On the main medical units, nurses sometimes have up to 10 adult patients to care for in a shift. That means each patient only gets around six minutes of care per hour, which just isn’t enough time to distribute medication, hang IV bags and take vital signs, let alone offer them any comfort. 

We’re not only suffering from utter physical exhaustion, but also from an even deeper threat to our well-being, which we refer to as “moral injury.” That’s the damage to our conscience when we witness situations that violate our deepest values. As a medical professional, when you repeatedly see patient suffering that could be avoided, that absolutely breaks you. Some days we sit in the car at the end of our shift and cry, because it’s so demoralizing when you do everything you can and it’s still not enough.

Our lived experience was recently backed up by a comprehensive report created by our union, SEIU, which analyzes federal healthcare data. According to that report, the average staffing level of HCA hospitals in Nevada is 34 percent lower than the national average.

The report shows how understaffing may be affecting care. HCA hospitals nationally performed worse than average on quality ratings and patient satisfaction surveys compiled by the Centers for Medicare and Medicaid Services (CMS) in 2021. For example, CMS reported that a disproportionate number of HCA hospitals have higher-than-average death rates for pneumonia patients.

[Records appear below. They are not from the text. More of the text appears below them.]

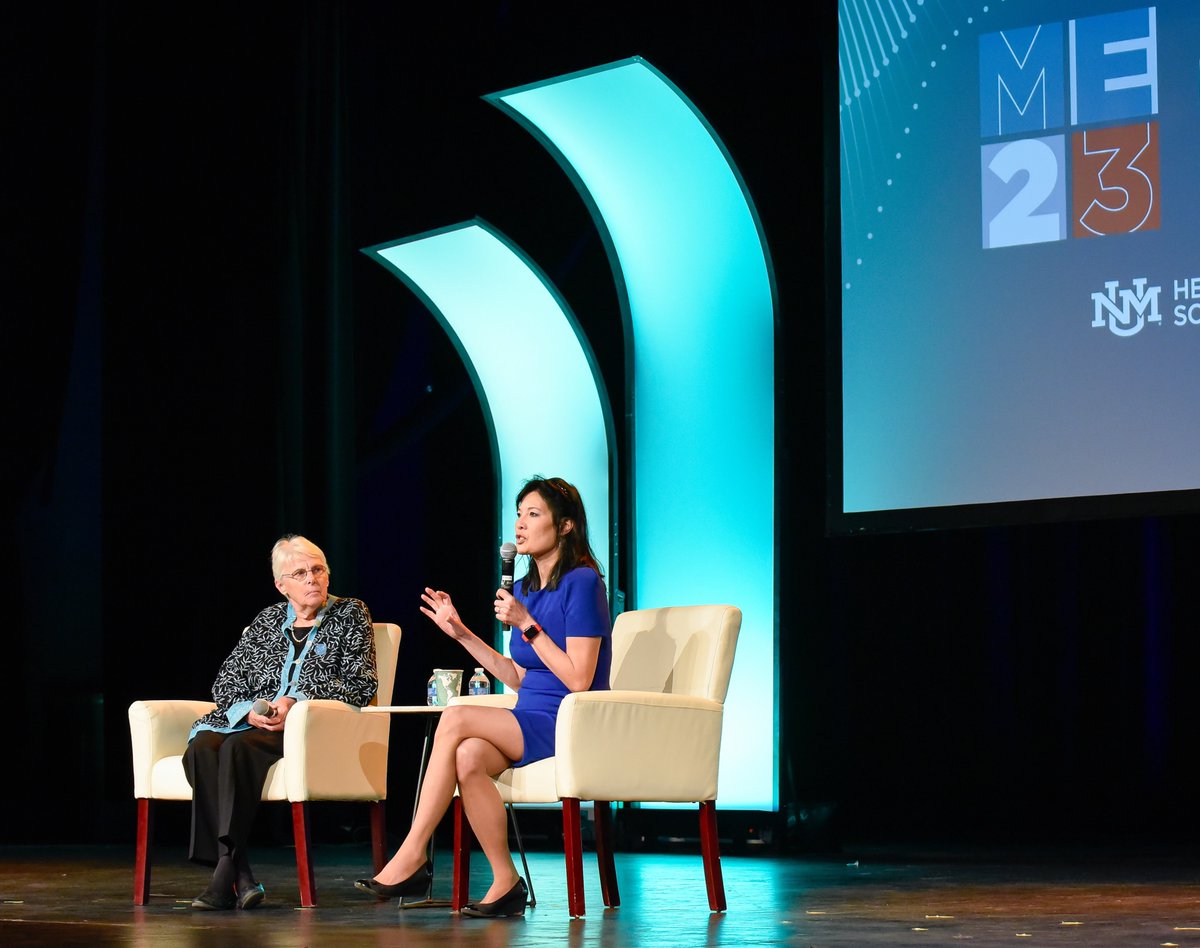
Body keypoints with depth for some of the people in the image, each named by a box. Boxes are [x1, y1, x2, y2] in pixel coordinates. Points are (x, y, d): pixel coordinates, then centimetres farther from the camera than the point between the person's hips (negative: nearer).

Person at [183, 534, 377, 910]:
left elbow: (362, 685, -1)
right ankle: (239, 877, -37)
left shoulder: (350, 615, 10)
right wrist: (249, 710, -7)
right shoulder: (268, 620, 21)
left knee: (239, 747, -35)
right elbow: (225, 682, 16)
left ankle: (227, 869, -38)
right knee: (202, 748, -30)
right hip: (253, 722, 4)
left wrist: (296, 702, -12)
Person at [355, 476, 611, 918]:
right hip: (530, 723, 7)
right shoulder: (524, 588, 16)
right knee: (469, 758, -27)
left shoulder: (582, 582, -9)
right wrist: (462, 634, 13)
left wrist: (527, 625, -16)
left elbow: (578, 679, -14)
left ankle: (413, 856, -20)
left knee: (456, 718, -24)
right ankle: (506, 884, -20)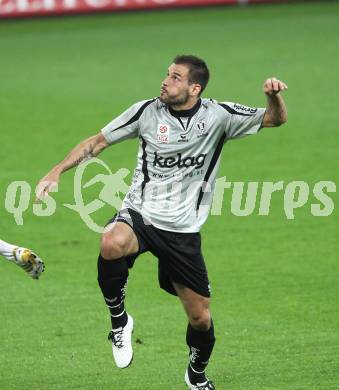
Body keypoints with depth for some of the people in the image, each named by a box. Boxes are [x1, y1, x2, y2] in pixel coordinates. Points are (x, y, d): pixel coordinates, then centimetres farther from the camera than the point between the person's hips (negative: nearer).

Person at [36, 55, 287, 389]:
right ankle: (119, 320, -12)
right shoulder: (147, 111, -4)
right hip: (139, 215, -1)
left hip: (183, 230, 1)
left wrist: (274, 96, -20)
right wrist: (57, 172, -4)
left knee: (201, 318, 3)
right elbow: (97, 142, 6)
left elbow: (275, 119, 3)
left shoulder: (218, 116, -3)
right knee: (112, 243, -38)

While nurses and healthcare workers have been martyring ourselves to do our jobs under intolerable conditions, HCA reported more than $7 billion in profits in 2021. 

This issue matters to anyone who might need care for themselves, a sick child or other loved one, because your lives depend on it. HCA urgently needs to address the staffing crisis and retain workers so we can protect our vulnerable patients.

Jody Domineck has been a pediatric registered nurse at an HCA-owned hospital in Las Vegas for over 16 years, and is a member leader of her union, SEIU Nevada Local 1107.